Texto para análise:
CANDIDATURAS E O OLHAR DE BONS ENSAÍSTAS – O LONDON REVIEW OF BOOKS

capturar Desde quando o chanceler Bismark observou que é melhor o povo não saber como são feitas as salchichas e as leis, o interesse por esses mecanismos “ocultos” da construção do poder desperta crescente curiosidade. É certo que Marx e os filósofos já vinham explicando os grandes movimentos de classe na conformação do Estado e das transformações sociais. Mas o pão-com-manteiga recebia uma abordagem menos sistemática. Apesar do próprio Marx, em A Luta de Classes na França, no 18 Brumário de Luís Bonaparte, e nos ensaios sobre a Comuna de Paris já tratar desses mecanismos, o cotidiano “normal” da política passa a ser progressivamente uma área da ciência política (inclusive da antropologia). Ainda assim, conversa para iniciados.

Além dos próprios políticos, que podiam não teorizar, mas sabiam muito bem manobrar a prática desse jogo que existe por trás das estruturas de poder.
A London Review of Books,  que subscrevo, de vez em quando manda uma seleção de artigos ou resenhas anteriormente publicados que têm a ver com assuntos candentes do momento, na Inglaterra ou no panorama internacional (O Brasil já saiu várias vezes, mas em números normais).
Semana passada o e-mail veio com artigos sobre os antecessores do Barack Obama, seja analisando livros sobre, ou ensaios de alguns dos articulistas da LRB. São peças fantásticas. E todos os textos colocam foco em vários aspectos desse “mundo real” – e oculto – da política institucional.

Dados do exercício:
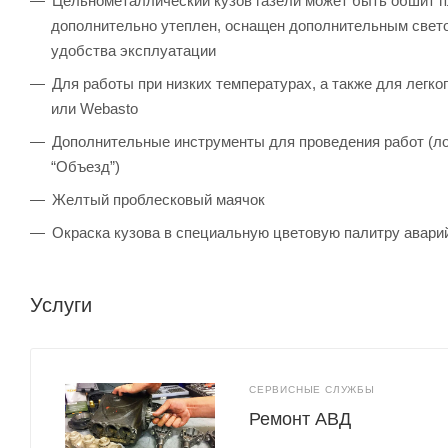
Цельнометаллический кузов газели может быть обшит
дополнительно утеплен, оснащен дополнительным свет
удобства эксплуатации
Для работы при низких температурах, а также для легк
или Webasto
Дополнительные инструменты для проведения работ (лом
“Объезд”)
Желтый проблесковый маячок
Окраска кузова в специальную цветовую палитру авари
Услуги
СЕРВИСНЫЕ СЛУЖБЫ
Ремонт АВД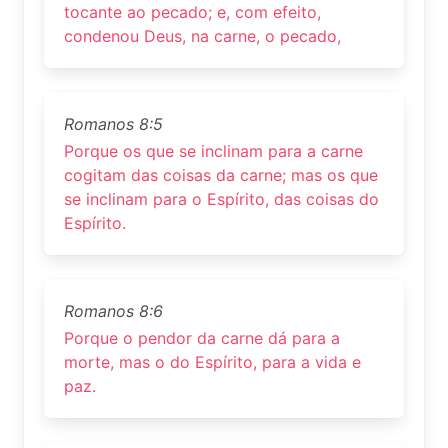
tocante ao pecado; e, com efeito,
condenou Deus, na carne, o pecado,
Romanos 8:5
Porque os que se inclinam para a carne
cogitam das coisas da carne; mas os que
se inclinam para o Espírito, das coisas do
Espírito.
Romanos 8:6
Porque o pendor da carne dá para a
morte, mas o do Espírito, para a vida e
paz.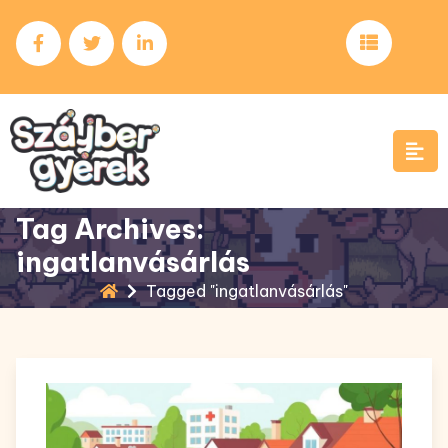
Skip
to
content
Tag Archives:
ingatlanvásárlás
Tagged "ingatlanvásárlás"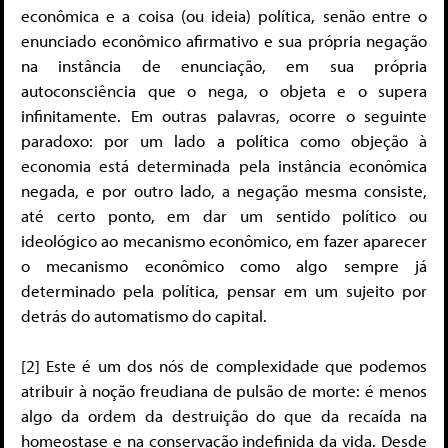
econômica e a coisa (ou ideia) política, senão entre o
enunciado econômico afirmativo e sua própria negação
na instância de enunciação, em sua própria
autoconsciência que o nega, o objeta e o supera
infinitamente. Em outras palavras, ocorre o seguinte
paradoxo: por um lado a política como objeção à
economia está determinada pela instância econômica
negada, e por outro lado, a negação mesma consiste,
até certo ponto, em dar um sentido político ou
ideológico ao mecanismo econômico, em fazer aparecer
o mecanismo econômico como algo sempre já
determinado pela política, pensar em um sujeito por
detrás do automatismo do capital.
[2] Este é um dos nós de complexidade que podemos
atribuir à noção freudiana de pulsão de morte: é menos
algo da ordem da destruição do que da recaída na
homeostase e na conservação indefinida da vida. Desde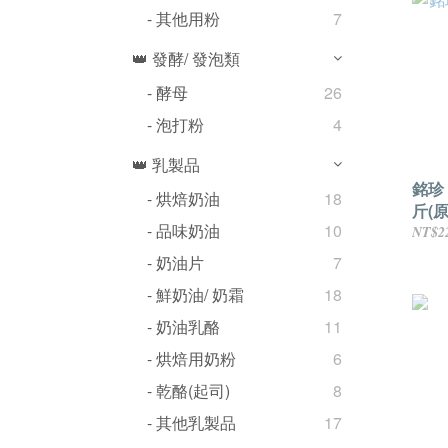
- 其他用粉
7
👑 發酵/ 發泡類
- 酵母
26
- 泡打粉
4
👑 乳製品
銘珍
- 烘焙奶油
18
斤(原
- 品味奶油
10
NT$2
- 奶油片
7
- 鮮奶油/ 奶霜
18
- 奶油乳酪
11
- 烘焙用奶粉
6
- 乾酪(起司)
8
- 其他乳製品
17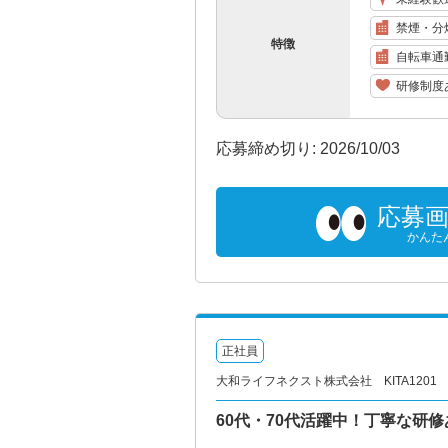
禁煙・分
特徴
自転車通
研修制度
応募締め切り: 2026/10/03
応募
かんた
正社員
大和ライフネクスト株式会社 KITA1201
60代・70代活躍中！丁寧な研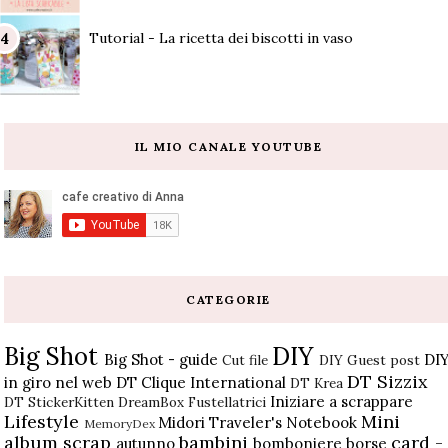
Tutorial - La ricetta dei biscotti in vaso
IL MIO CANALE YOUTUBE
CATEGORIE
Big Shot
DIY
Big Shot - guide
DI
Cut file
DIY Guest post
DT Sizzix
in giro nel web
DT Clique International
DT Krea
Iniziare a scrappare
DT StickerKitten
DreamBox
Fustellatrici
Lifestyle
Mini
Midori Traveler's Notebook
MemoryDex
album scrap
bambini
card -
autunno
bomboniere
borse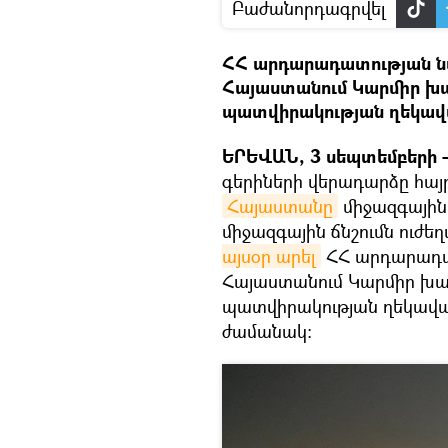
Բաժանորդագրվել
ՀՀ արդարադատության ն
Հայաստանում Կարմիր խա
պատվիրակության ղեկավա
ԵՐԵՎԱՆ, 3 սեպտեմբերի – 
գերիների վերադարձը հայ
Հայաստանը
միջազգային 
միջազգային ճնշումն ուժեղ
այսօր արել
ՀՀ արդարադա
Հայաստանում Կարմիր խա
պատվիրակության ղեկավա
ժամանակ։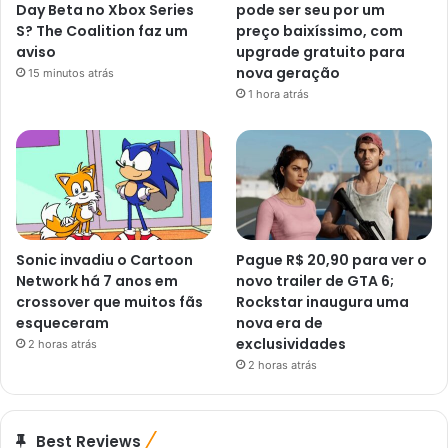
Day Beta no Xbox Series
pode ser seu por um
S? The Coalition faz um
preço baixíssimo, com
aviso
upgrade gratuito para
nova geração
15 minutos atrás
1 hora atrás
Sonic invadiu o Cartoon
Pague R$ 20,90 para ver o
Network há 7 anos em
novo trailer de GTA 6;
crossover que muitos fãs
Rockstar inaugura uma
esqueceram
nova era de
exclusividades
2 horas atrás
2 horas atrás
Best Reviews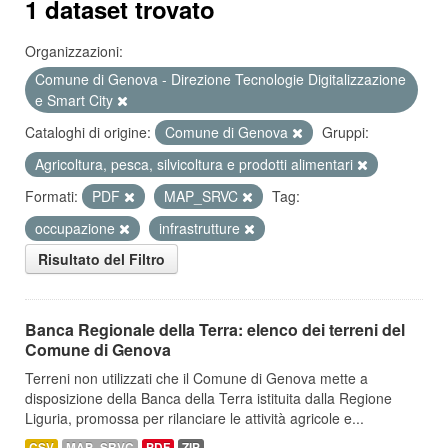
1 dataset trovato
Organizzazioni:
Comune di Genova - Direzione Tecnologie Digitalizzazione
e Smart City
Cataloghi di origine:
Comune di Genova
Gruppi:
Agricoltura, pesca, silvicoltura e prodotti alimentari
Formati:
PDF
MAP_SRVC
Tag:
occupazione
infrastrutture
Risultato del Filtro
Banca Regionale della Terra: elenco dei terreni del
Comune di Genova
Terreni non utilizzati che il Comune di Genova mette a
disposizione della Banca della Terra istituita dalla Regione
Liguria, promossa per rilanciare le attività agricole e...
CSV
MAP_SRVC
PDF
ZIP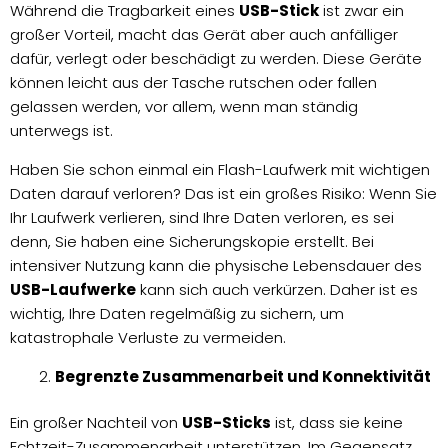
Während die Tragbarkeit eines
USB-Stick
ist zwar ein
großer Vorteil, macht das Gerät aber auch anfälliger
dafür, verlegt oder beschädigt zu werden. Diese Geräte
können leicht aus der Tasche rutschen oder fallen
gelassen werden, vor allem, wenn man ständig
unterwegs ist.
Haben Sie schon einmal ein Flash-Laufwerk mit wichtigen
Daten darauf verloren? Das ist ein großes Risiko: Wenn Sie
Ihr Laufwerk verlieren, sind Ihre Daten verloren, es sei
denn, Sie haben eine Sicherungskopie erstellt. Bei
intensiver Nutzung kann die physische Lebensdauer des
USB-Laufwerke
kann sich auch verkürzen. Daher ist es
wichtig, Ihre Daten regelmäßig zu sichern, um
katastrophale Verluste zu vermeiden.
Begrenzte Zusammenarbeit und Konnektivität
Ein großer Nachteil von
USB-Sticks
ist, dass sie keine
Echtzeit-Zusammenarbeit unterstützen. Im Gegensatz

---

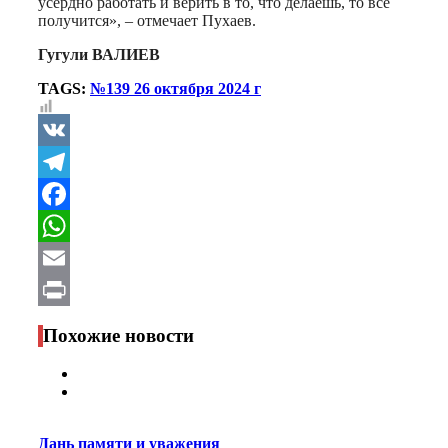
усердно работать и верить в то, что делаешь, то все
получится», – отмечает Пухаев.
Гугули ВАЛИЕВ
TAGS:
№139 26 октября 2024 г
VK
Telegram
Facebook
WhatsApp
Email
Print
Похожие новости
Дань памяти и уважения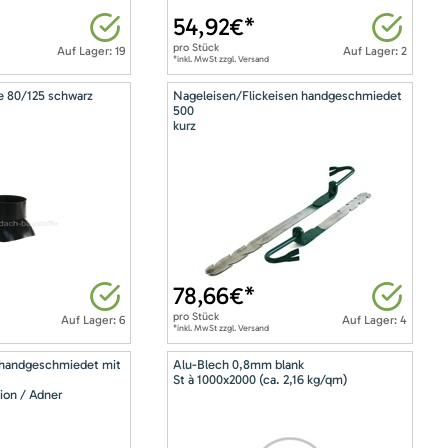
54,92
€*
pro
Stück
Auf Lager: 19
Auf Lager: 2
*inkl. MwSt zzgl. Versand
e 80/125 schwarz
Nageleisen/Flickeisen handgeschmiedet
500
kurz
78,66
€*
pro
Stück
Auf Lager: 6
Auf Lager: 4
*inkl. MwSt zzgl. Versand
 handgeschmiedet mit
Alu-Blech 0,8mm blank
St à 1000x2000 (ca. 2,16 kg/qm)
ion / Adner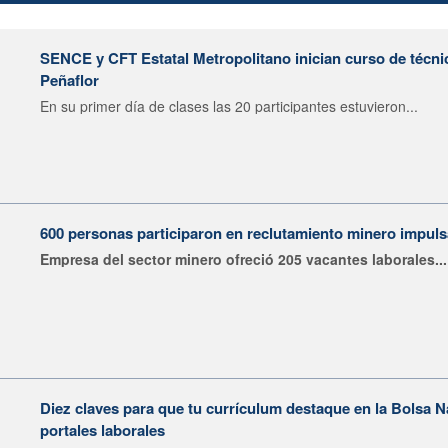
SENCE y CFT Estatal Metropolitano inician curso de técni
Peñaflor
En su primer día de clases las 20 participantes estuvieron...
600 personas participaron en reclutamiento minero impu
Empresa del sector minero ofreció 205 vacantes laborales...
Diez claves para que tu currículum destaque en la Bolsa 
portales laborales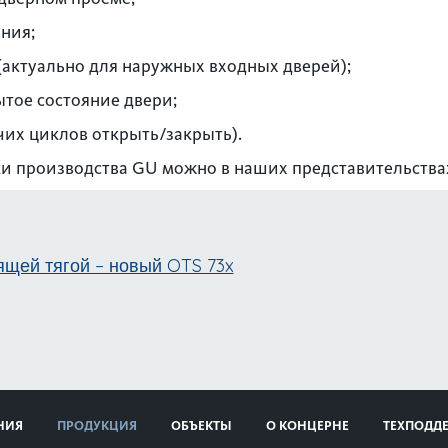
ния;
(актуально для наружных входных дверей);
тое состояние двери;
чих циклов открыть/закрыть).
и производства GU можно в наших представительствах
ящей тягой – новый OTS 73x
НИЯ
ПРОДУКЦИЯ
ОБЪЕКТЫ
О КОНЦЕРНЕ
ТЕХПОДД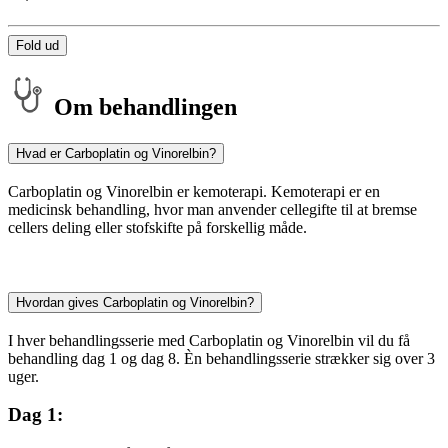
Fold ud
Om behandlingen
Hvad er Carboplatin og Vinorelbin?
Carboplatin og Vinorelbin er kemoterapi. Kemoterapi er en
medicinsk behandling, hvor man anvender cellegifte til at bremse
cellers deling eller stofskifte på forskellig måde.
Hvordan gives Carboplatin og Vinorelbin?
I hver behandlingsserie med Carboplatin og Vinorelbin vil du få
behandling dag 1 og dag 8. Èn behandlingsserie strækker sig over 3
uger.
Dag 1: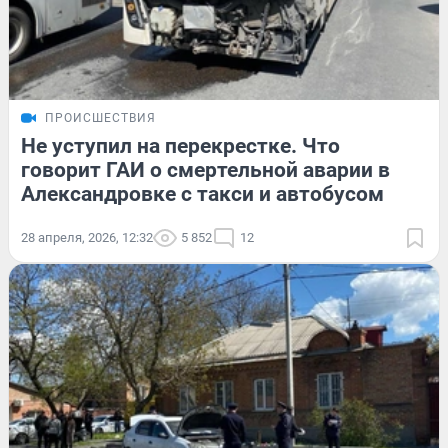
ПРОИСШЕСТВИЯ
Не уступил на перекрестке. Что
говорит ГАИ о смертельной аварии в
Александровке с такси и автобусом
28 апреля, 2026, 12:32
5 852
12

--

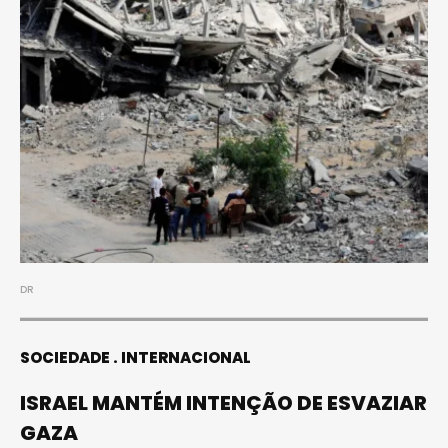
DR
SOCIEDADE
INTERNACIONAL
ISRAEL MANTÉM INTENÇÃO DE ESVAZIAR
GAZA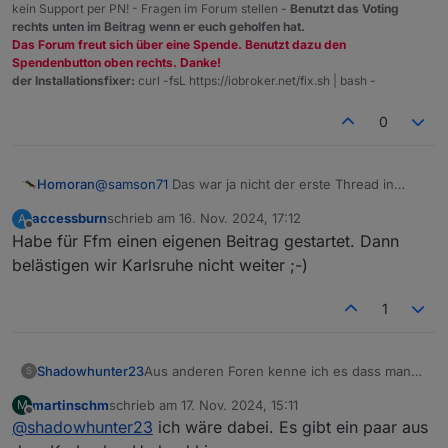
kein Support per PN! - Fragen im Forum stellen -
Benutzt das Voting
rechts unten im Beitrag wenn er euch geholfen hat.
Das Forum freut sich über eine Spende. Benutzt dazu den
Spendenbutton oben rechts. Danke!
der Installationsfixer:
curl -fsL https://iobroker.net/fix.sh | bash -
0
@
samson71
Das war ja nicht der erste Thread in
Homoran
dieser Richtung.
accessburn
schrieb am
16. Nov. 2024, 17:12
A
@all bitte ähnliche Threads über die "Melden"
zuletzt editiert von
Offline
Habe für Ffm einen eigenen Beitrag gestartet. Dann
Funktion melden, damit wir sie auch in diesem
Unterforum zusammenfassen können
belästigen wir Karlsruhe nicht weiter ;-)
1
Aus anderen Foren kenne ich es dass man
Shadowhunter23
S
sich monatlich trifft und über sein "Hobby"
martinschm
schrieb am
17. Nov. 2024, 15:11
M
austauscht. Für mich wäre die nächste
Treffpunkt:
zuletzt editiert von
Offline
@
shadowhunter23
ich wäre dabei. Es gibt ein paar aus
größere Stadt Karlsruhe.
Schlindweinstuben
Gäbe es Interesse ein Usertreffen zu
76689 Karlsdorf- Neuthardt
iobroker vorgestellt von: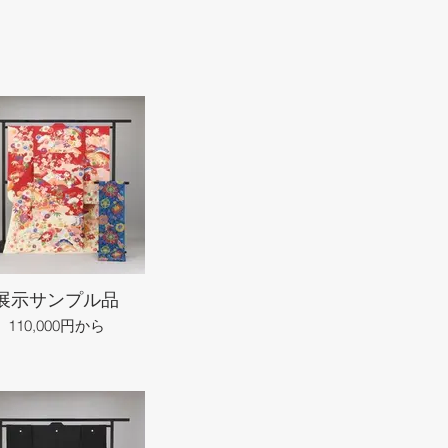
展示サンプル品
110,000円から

Ação necessária: Transcreva integralmente, sem nenhuma alteração, o texto sobre a London Review of Books. Os registros não precisam ser consultados.

Resultado do exercício:
CANDIDATURAS E O OLHAR DE BONS ENSAÍSTAS – O LONDON REVIEW OF BOOKS

capturar Desde quando o chanceler Bismark observou que é melhor o povo não saber como são feitas as salchichas e as leis, o interesse por esses mecanismos “ocultos” da construção do poder desperta crescente curiosidade. É certo que Marx e os filósofos já vinham explicando os grandes movimentos de classe na conformação do Estado e das transformações sociais. Mas o pão-com-manteiga recebia uma abordagem menos sistemática. Apesar do próprio Marx, em A Luta de Classes na França, no 18 Brumário de Luís Bonaparte, e nos ensaios sobre a Comuna de Paris já tratar desses mecanismos, o cotidiano “normal” da política passa a ser progressivamente uma área da ciência política (inclusive da antropologia). Ainda assim, conversa para iniciados.

Além dos próprios políticos, que podiam não teorizar, mas sabiam muito bem manobrar a prática desse jogo que existe por trás das estruturas de poder.
A London Review of Books,  que subscrevo, de vez em quando manda uma seleção de artigos ou resenhas anteriormente publicados que têm a ver com assuntos candentes do momento, na Inglaterra ou no panorama internacional (O Brasil já saiu várias vezes, mas em números normais).
Semana passada o e-mail veio com artigos sobre os antecessores do Barack Obama, seja analisando livros sobre, ou ensaios de alguns dos articulistas da LRB. São peças fantásticas. E todos os textos colocam foco em vários aspectos desse “mundo real” – e oculto – da política institucional.